The task: Exactly reproduce the lines from the top of the entries below through the line containing "root of tail: (239, 315)", with both ends included.

Provided entries:
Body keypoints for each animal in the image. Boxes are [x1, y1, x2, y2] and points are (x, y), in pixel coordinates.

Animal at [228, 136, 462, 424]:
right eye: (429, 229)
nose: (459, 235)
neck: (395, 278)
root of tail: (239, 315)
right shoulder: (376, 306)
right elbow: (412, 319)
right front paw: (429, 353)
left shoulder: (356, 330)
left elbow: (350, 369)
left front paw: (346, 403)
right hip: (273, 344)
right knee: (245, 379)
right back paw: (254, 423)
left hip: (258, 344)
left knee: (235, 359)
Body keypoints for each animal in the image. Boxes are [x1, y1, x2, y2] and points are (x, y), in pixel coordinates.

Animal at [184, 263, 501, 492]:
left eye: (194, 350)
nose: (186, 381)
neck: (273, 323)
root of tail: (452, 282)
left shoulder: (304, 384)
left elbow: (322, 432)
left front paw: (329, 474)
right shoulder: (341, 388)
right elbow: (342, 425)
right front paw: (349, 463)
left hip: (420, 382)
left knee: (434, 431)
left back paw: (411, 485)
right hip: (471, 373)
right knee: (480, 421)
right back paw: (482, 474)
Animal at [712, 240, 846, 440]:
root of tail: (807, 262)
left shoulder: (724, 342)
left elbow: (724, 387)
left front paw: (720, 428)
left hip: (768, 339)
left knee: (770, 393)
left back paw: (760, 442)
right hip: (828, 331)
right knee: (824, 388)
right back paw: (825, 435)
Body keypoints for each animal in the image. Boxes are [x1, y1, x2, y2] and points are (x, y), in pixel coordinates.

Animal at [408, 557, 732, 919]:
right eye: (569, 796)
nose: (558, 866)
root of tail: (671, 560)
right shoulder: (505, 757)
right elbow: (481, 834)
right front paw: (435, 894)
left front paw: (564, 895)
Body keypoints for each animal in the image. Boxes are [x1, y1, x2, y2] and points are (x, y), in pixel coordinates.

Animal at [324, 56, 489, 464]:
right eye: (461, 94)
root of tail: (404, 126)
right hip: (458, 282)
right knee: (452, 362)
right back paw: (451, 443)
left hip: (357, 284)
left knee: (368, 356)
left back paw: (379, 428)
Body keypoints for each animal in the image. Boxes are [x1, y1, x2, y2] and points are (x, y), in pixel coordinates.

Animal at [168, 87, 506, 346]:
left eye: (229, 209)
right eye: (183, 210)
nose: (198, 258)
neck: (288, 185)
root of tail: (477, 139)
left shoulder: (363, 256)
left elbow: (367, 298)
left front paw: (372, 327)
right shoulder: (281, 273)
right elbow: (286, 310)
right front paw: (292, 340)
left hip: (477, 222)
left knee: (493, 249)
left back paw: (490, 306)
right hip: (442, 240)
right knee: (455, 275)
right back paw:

Exercise result:
Body keypoints for each animal in the image. Boxes are [x1, y1, x2, y2] and points are (x, y), in pixel coordinates.

Animal at [228, 136, 462, 424]:
right eye: (429, 229)
nose: (459, 235)
neck: (395, 278)
root of tail: (239, 315)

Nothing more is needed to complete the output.